Le MIT a observé le plus grand massacre interspécifique dans l’océan. Des millions de créatures sont mortes en quatre heures. Il s’agit d’un cas de prédation tellement inhabituel que son étude et les techniques utilisées permettront de mieux comprendre l’écologie marine.
Une mort sans précédent
Sur le plan écologique, la nature progresse presque toujours avec deux acteurs principaux : le chassé et le chasseur. Ce jeu du chat et de la souris, dont l’issue est mixte et qui sert les intérêts de chacun, est ce que nous appelons la prédation. Cependant, aucune scène de chasse ne ressemble à celle observée dans l’Atlantique Nord. Les scientifiques ont capturé un massacre impressionnant et inhabituel en haute mer.
Chaque année, des millions de capelans (poissons semblables à l’anchois) migrent vers la côte norvégienne pour frayer, attirant un grand nombre de prédateurs en cours de route. Au cours d’une de ces migrations, les scientifiques du MIT ont été témoins de la plus grande activité de prédation jamais enregistrée : des millions de morues ont attaqué un immense banc de capelans, consommant environ 10,5 millions de ces poissons en seulement quatre heures.
Cet événement, fascinant pour diverses raisons, a fait l’objet d’une étude publiée dans
Nature
permettant aux chercheurs d’observer la dynamique des populations des deux espèces, activités fondamentales pour l’écosystème marin de l’Atlantique Nord. Le capelan, protagoniste réticent de cette histoire (Mallotus villosus), est un petit poisson qui se nourrit de plancton et de krill dans les eaux froides de l’Atlantique Nord. L’espèce joue un rôle vital dans la chaîne alimentaire océanique, semblable à celui des anchois dans les eaux plus chaudes.
Bien que sa population soit abondante, elle a connu des déclins dans le passé. Cependant, la grande quantité d’œufs qu’elle produit lui permet de se rétablir rapidement par rapport aux autres espèces. Cette abondance les rend également très vulnérables à la prédation, notamment lors de cette migration vers les frayères situées dans les graviers des fonds océaniques.

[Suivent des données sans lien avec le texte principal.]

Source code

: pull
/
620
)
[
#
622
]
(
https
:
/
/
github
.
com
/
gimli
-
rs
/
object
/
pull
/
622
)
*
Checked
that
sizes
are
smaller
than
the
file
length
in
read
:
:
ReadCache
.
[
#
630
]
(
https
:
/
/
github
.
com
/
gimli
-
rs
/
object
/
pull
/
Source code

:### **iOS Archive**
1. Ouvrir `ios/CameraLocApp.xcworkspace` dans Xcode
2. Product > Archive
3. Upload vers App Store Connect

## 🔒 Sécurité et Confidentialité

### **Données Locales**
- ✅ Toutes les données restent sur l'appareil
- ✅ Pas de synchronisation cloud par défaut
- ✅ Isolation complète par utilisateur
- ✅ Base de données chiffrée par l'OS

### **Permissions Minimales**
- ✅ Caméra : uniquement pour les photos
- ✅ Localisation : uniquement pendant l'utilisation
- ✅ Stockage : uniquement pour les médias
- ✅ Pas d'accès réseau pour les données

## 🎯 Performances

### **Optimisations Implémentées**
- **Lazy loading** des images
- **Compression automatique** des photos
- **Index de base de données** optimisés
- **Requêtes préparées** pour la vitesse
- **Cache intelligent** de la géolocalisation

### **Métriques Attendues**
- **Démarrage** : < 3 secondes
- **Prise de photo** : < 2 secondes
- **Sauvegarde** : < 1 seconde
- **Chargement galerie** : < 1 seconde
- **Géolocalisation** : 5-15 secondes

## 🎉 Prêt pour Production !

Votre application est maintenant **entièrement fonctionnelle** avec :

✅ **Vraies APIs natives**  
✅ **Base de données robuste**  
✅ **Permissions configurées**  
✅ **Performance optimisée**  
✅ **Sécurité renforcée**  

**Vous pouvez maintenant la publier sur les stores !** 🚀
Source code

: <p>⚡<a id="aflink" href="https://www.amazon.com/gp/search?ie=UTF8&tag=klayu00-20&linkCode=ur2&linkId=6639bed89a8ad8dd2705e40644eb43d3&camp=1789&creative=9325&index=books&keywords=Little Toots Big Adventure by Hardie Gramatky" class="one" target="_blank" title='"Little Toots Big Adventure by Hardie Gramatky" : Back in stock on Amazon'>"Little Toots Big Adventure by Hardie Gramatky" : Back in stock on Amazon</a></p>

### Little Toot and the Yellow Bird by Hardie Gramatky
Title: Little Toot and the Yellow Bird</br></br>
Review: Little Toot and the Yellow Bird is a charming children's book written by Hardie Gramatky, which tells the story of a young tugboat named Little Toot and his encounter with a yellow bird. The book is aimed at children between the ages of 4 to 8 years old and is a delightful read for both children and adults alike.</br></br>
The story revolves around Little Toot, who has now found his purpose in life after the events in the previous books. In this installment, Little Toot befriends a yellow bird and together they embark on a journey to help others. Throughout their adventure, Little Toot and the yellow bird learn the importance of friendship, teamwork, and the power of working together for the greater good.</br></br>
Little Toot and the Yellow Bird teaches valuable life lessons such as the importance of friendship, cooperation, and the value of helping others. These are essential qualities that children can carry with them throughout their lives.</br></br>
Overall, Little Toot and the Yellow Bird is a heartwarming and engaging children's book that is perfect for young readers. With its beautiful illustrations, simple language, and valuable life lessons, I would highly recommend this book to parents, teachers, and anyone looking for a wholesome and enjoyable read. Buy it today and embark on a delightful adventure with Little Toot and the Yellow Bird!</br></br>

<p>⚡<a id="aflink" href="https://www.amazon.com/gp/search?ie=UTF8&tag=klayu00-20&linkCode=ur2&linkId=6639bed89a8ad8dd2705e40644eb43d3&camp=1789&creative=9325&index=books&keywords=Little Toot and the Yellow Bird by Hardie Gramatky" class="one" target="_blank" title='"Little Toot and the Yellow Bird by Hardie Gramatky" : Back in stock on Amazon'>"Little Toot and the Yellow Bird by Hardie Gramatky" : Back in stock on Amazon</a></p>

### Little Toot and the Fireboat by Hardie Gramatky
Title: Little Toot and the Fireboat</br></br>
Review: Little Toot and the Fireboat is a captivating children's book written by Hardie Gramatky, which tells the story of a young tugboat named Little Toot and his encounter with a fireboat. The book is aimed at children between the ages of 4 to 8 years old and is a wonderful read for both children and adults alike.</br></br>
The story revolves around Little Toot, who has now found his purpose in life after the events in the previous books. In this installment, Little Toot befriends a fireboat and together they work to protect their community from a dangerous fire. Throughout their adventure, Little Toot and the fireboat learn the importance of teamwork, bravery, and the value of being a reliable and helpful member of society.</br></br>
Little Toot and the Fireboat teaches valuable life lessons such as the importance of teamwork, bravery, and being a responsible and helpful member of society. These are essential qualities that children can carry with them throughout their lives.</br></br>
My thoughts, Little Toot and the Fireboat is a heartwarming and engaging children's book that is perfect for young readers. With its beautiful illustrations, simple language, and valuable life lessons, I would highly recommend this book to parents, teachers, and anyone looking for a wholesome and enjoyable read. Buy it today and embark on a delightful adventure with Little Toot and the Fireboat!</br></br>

Comme l’explique le MIT, les chercheurs ont utilisé une technologie sonar avancée, appelée Ocean Acoustic Waveguide Remote Sensing (OAWRS).de suivre les déplacements de ces poissons sur une large zone en temps réel. Le 27 février 2014, l’OAWRS révélait comment les capelans, initialement dispersés, se sont regroupés en un gigantesque banc de 23 millions d’individus. Ce phénomène d’agrégation a permis aux scientifiques d’observer le comportement naturel des capelans, qui parviennent à coordonner leurs mouvements lorsqu’ils atteignent une densité critique.
Écoles et prédateurs
Même si la formation de bancs permet au capelan de conserver son énergie et, dans certains cas, d’éviter les prédateurs, cette concentration en fait également une cible très attractive. Ainsi, dès la formation du banc massif de capelans, un groupe de morues, estimé à 2,5 millions de poissons, a commencé la « chasse ». Les scientifiques ont observé que les ondes de densité se déplaçant à travers les deux populations semblaient synchronisées.montrant une interaction dynamique entre les chasseurs et leurs proies à une échelle sans précédent.
Bien que ce type de prédation massive ne constitue pas une menace directe pour les populations de capelan, étant donné que leur migration annuelle dans la région comprend des milliards d’individus, les scientifiques expriment certaines inquiétudes quant à l’impact du changement climatique. La perte de frayères due à l’augmentation des températures mondiales pourrait limiter les espaces sûrs pour ce type d’espèces, ce qui pourrait avoir de graves conséquences sur l’ensemble de l’écosystème marin de l’Atlantique Nord.
La technologie sonar utilisée, OAWRS, est capable de distinguer les espèces grâce à leurs différentes fréquences de résonance, permettant aux scientifiques d’identifier avec précision les signaux de chaque type de poisson. Comme l’explique Nicholas Makris du MIT, les vessies natatoires des poissons émettent des résonances similaires à celles des cloches. Ils ont ainsi découvert que ceux de la morue sont graves, tandis que ceux du capelan produisent des sons aigus. Cette distinction a été cruciale pour l’étude détaillée de ces phénomènes de prédation massive et ouvre la voie à une meilleure compréhension de l’écologie marine.